#### Data:
______________________________

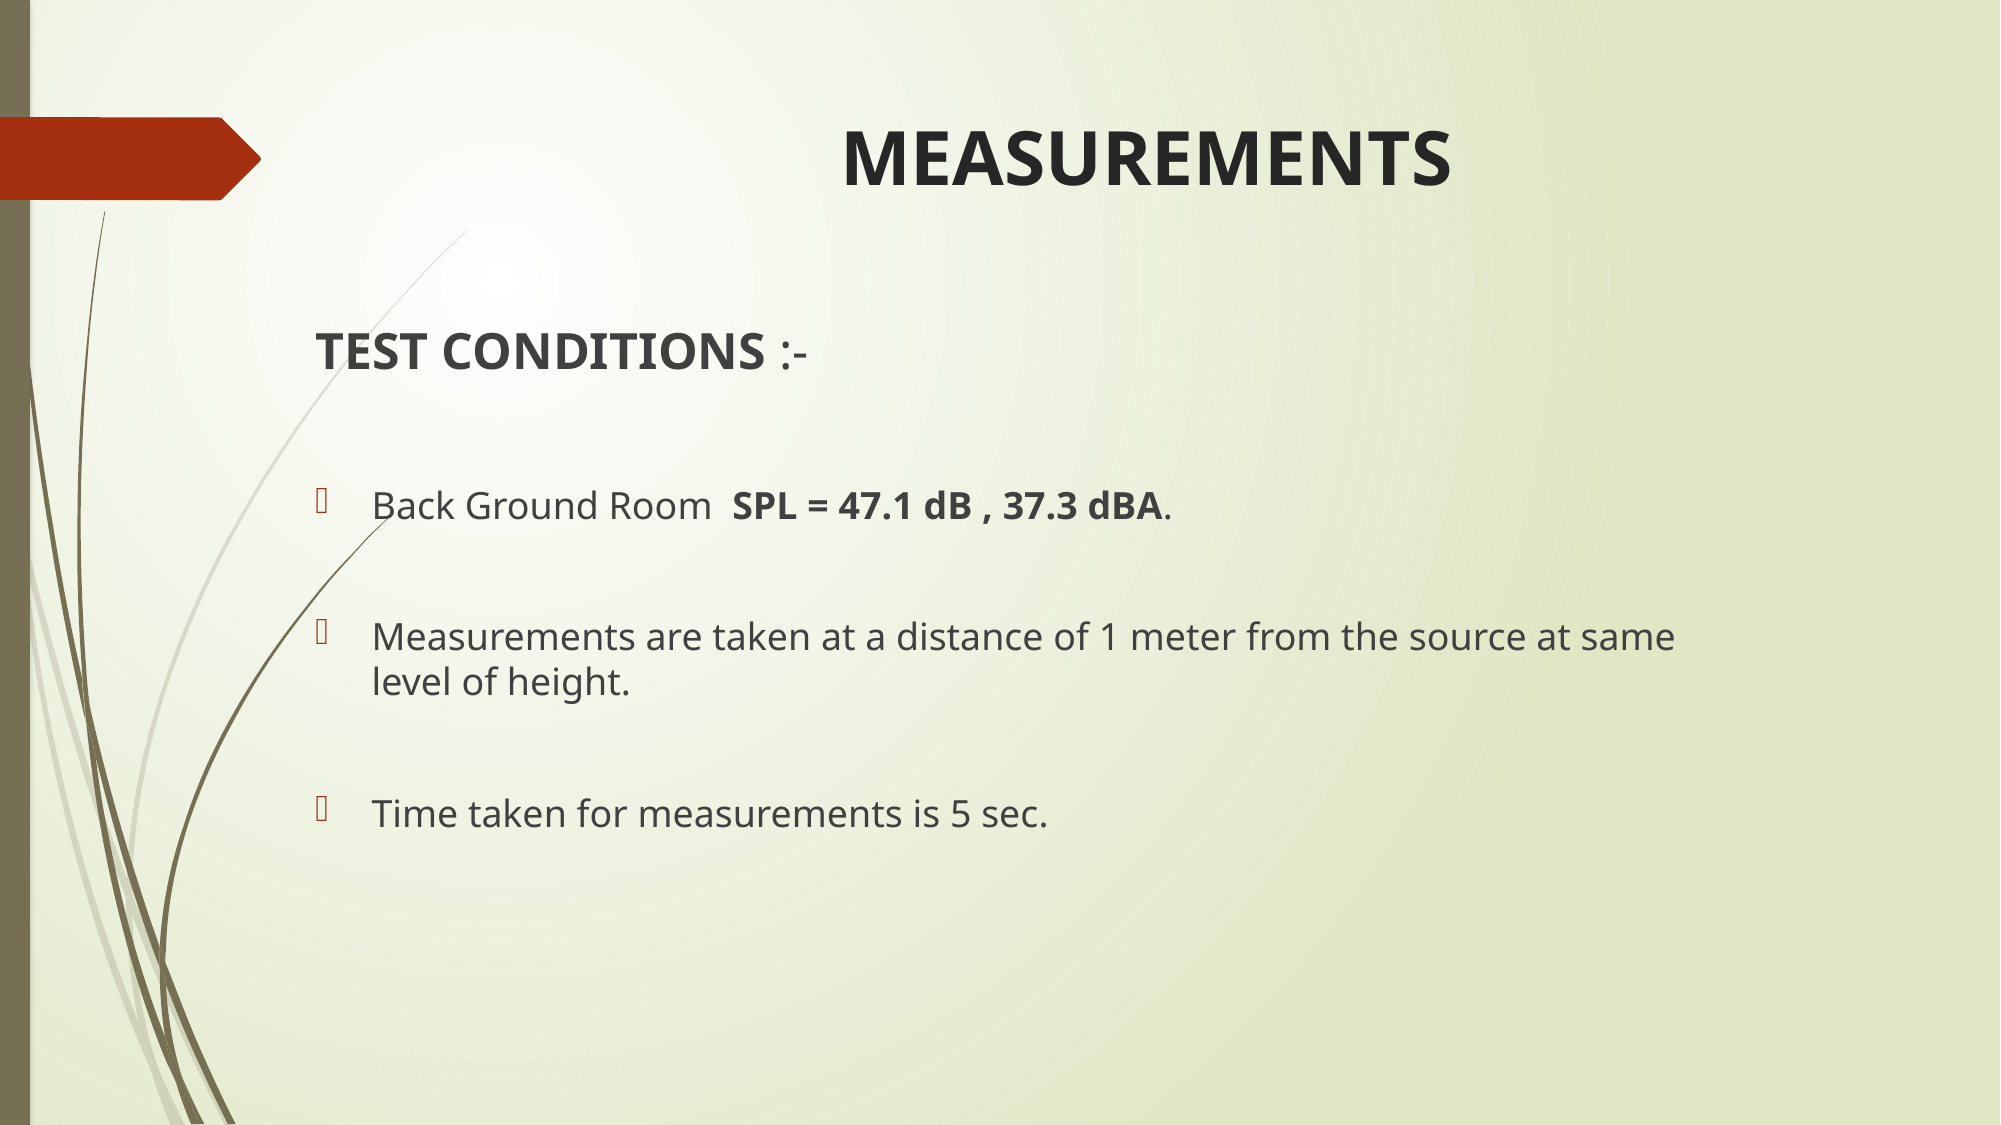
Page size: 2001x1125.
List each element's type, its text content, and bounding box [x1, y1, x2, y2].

title MEASUREMENTS [425, 102, 1888, 313]
list TEST CONDITIONS :- Back Ground Room SPL = 47.1 dB , 37.3 dBA. Measurements are taken at a distance of 1 meter from the source at same level of height. Time taken for measurements is 5 sec. [300, 312, 1763, 1004]
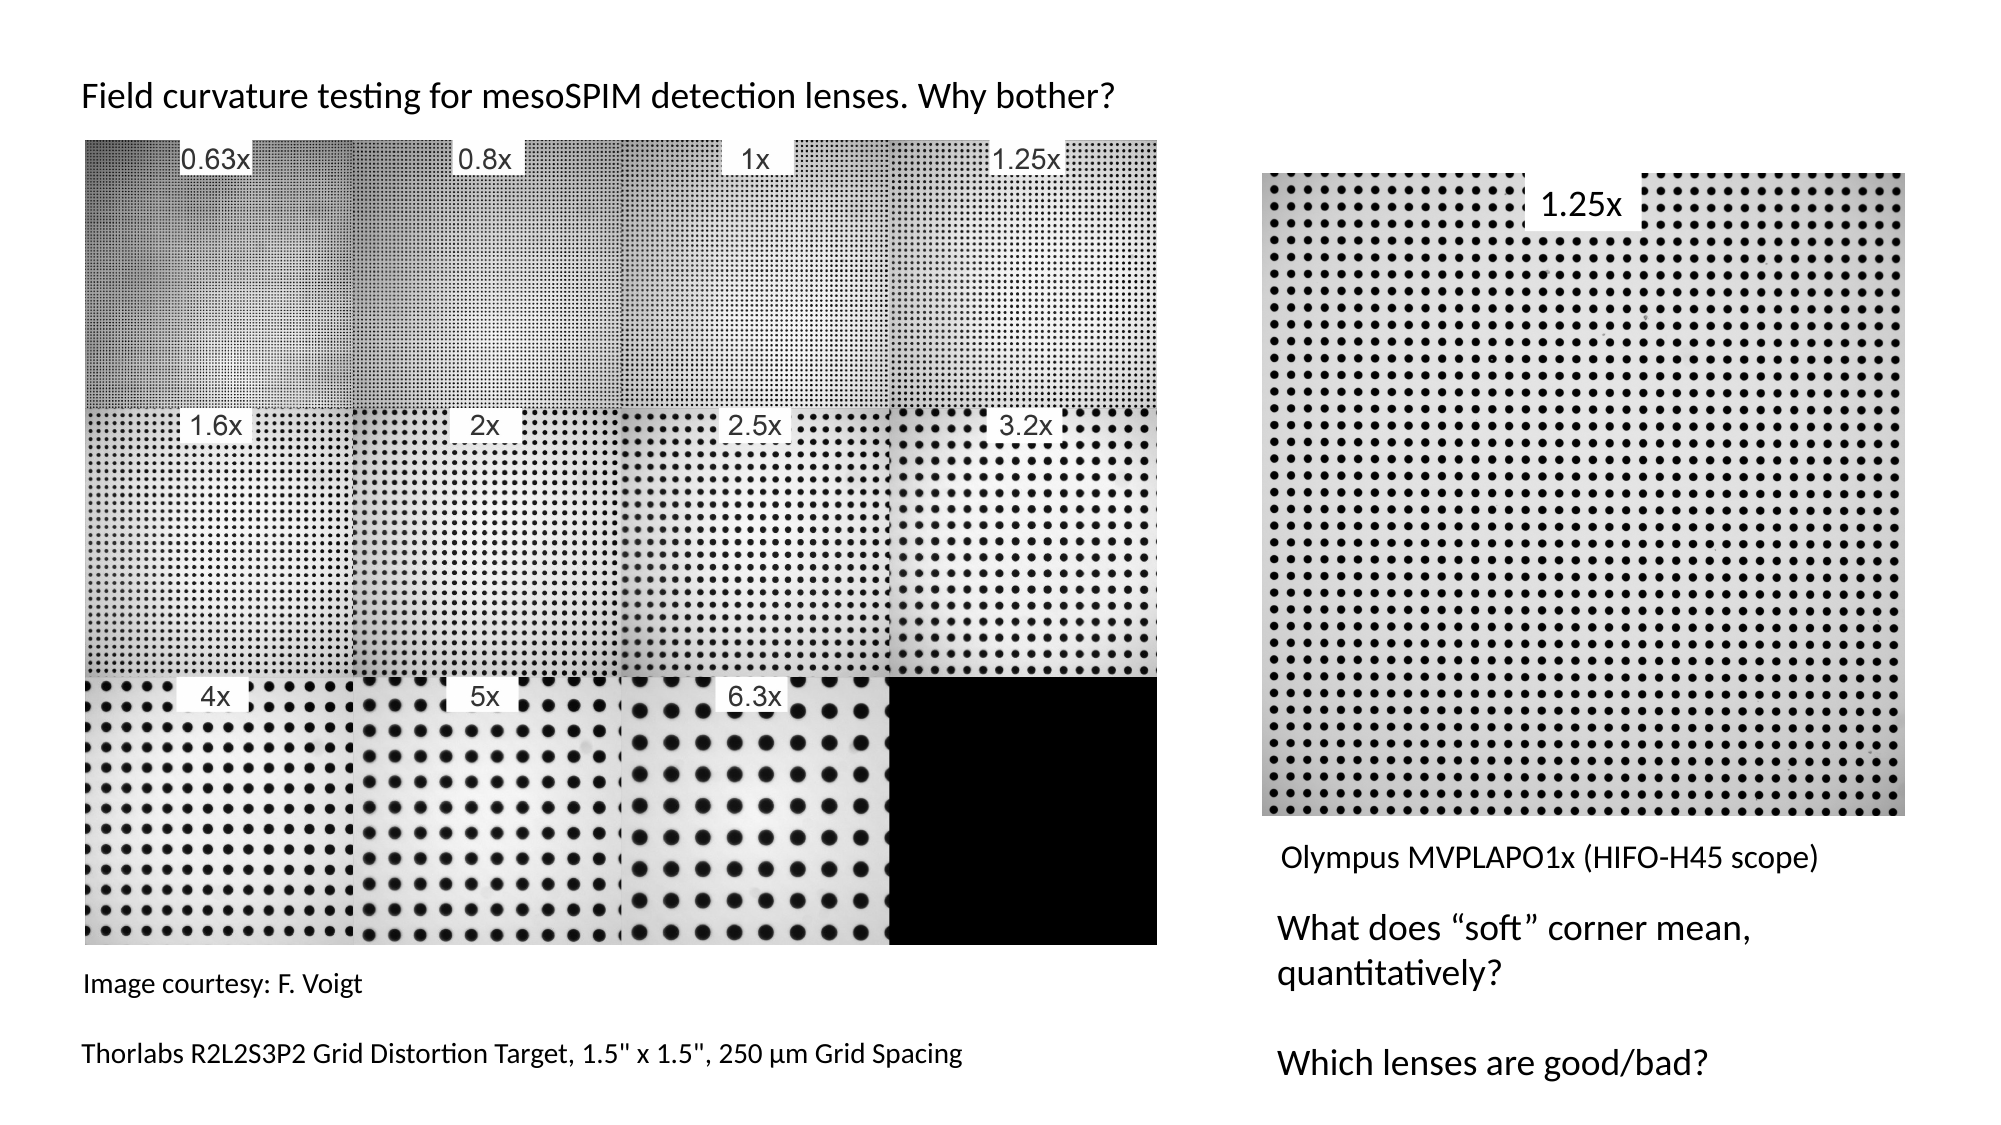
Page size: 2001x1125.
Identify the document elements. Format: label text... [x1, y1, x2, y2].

text_box Field curvature testing for mesoSPIM detection lenses. Why bother? [66, 63, 1169, 124]
text_box Thorlabs R2L2S3P2 Grid Distortion Target, 1.5" x 1.5", 250 µm Grid Spacing [66, 1027, 1005, 1077]
text_box Image courtesy: F. Voigt [68, 956, 378, 1007]
text_box What does “soft” corner mean, quantitatively? Which lenses are good/bad? [1262, 895, 1802, 1091]
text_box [1262, 171, 1905, 884]
picture [85, 140, 1157, 945]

______________________________

#### Work task:
Reproduce all of the entries word for word, skipping any pictures they hold.

#### Task response:
Page size: 2001x1125.
List each element's type, its text content, and bounding box [x1, y1, x2, y2].

title MEASUREMENTS [425, 102, 1888, 313]
list TEST CONDITIONS :- Back Ground Room SPL = 47.1 dB , 37.3 dBA. Measurements are taken at a distance of 1 meter from the source at same level of height. Time taken for measurements is 5 sec. [300, 312, 1763, 1004]
Page size: 2001x1125.
Identify the document elements. Format: label text... [x1, y1, x2, y2].

text_box Field curvature testing for mesoSPIM detection lenses. Why bother? [66, 63, 1169, 124]
text_box Thorlabs R2L2S3P2 Grid Distortion Target, 1.5" x 1.5", 250 µm Grid Spacing [66, 1027, 1005, 1077]
text_box Image courtesy: F. Voigt [68, 956, 378, 1007]
text_box What does “soft” corner mean, quantitatively? Which lenses are good/bad? [1262, 895, 1802, 1091]
text_box [1262, 171, 1905, 884]
picture [85, 140, 1157, 945]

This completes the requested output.